(Stored data entries)
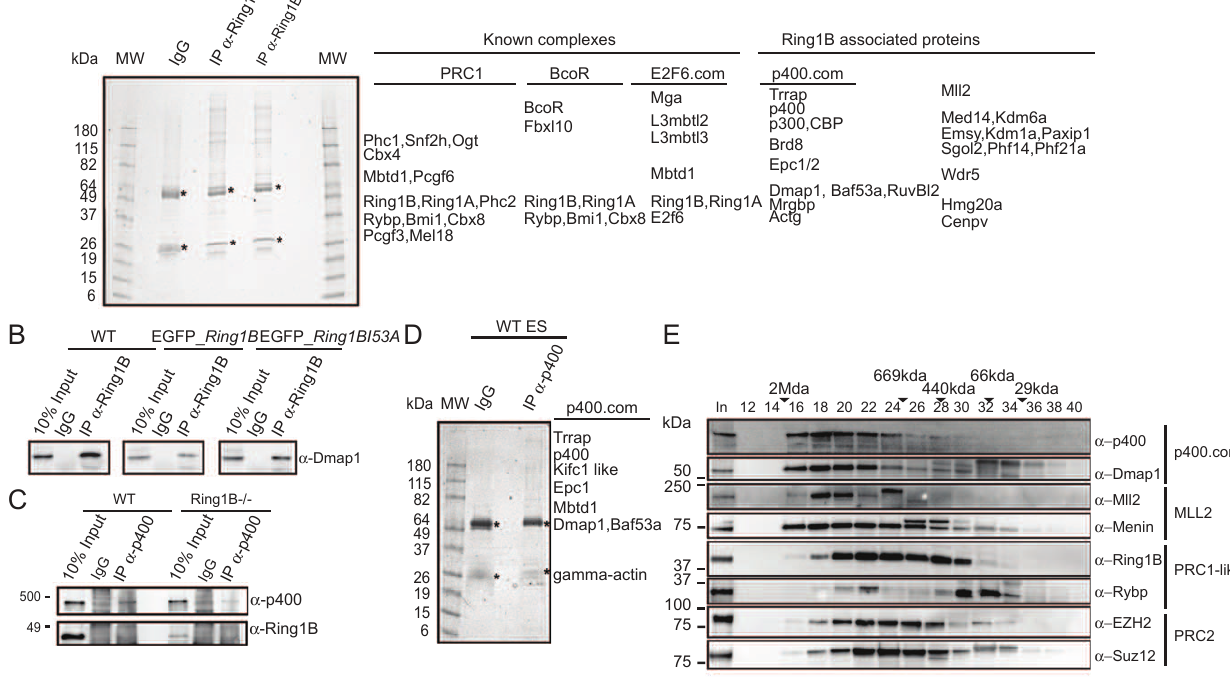
Figure 1. Identification of Ring1B associated peptides in mouse ESCs. A) IPs of Ring1B from nuclear extracts of WT and Ring1B 2 / 2 cells rescued with Ring1BI53A, resolved by 4–20% SDS-PAGE and stained with colloidal blue. Proteins that had a significant number of detected peptides by mass spectrometry analysis are listed. Peptides also detected in the control IgG lane were subtracted. Asterisks indicate the heavy and light Ig chains. B) IP of Ring1B from nuclear extracts of WT and Ring1B 2 / 2 cells rescued with full length Ring1B or Ring1BI53A resolved by 12% SDS-PAGE and immunoblotted with a -Dmap1. C) Immunoblot of p400 IP from WT and Ring1B 2 / 2 ESCs using p400 and Ring1B antibodies. D) IP of endogenous p400 from nuclear extracts of WT ESCs resolved by 4–20% SDS PAGE. Polypeptides stained by colloidal blue were identified by mass spectrometry. Listed are proteins with significant number of peptide hits. E) Size exclusion chromatography of nuclear extract from WT ESCs. Every other fraction (50%) were resolved by 4–15% SDS-PAGE and immunoblotted with anti-p400, anti-Dmap1, anti-Mll2, anti-Menin, anti-Ring1B, anti-Rybp, anti-Ezh2 and anti- Suz12. The upper panel represent fraction number, Input (In), black triangles indicate the retention of molecular weight standards in mega Dalton (MDa) or kilo Dalton (kDa).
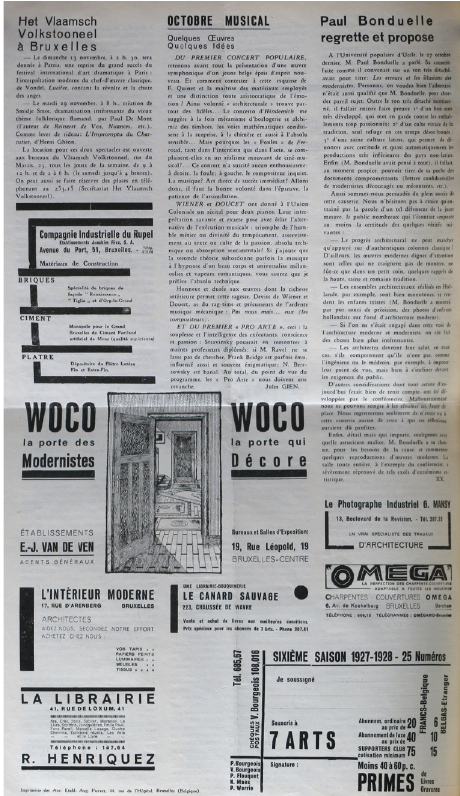
Fig. 16 7 Arts , 6th series, no. 2 (13 November 1927),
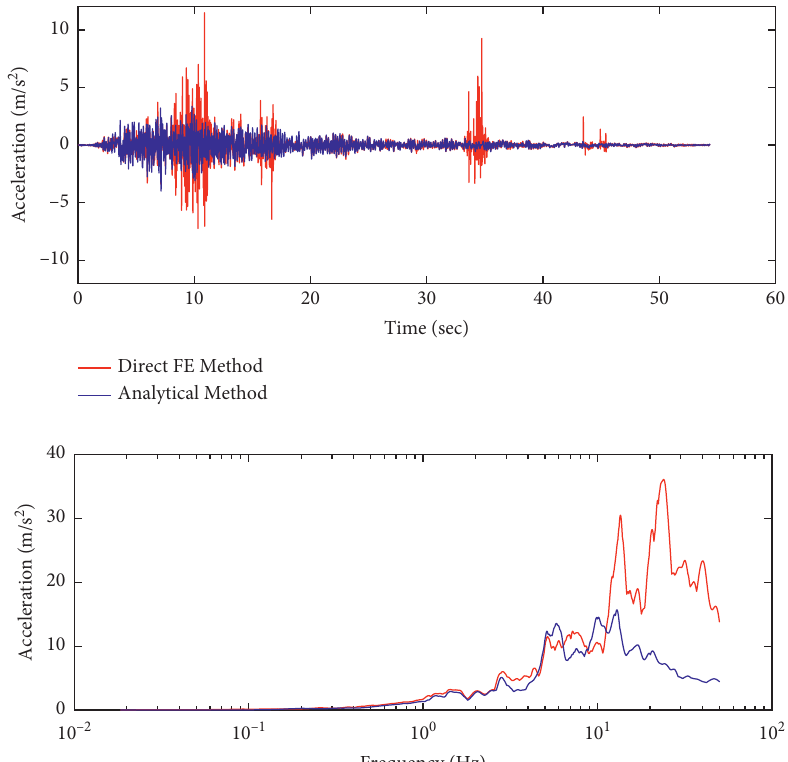
Figure 17: Acceleration time history and corresponding response spectrum induced by the Taft earthquake for a middle point at the dam crest in the cross-stream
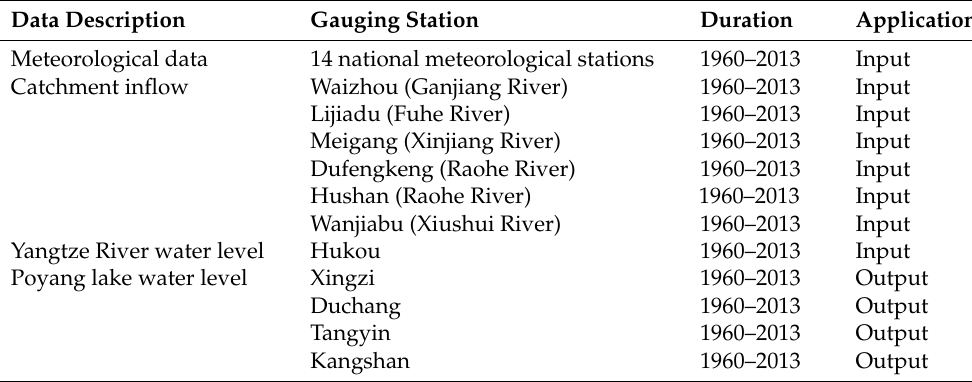
Table 1. Input data and output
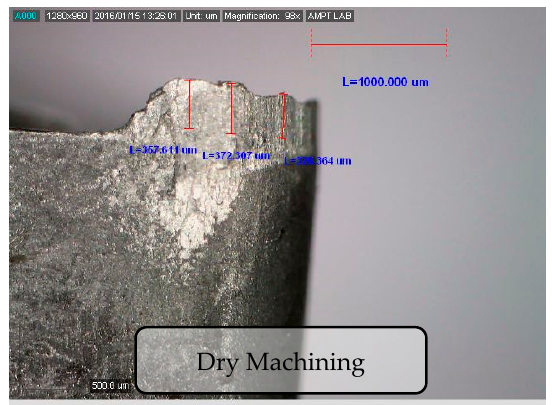
Figure 5. Built up edge (Experiment no-3).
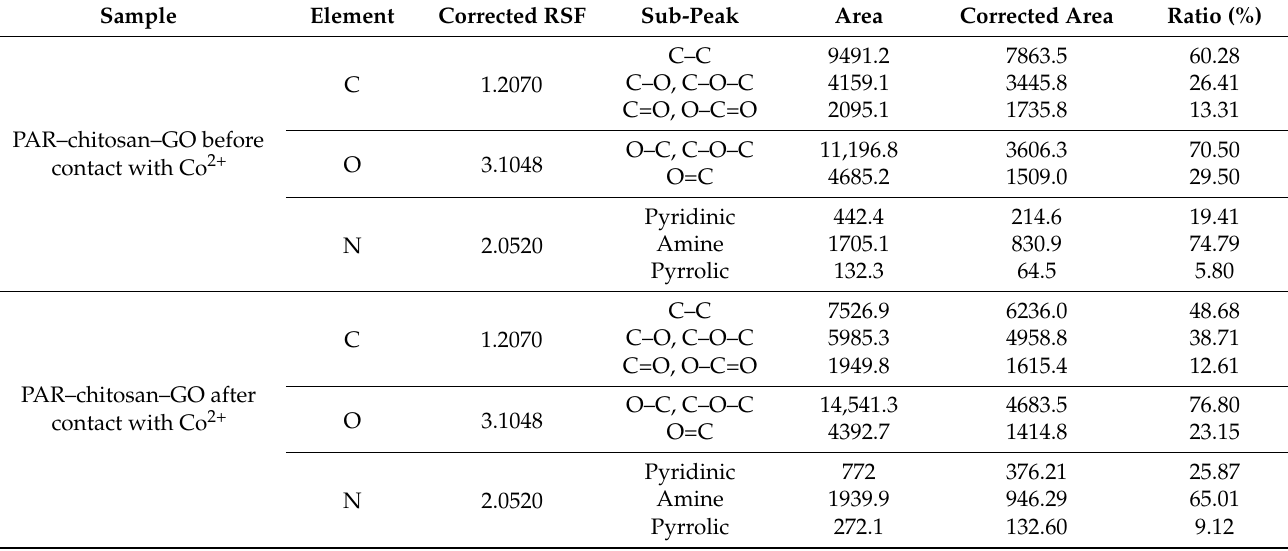
Table 5. Chemical composition ratio for C 1s, O 1s, and N 1s for the PAR–chitosan–GO thin film before and after contact with Co 2+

WHAT NEEDS TO BE DONE :: Line count for the word "Table": tally the lines of the records above that hold it and give only that figure.

ANSWER TO THIS EXERCISE :: 2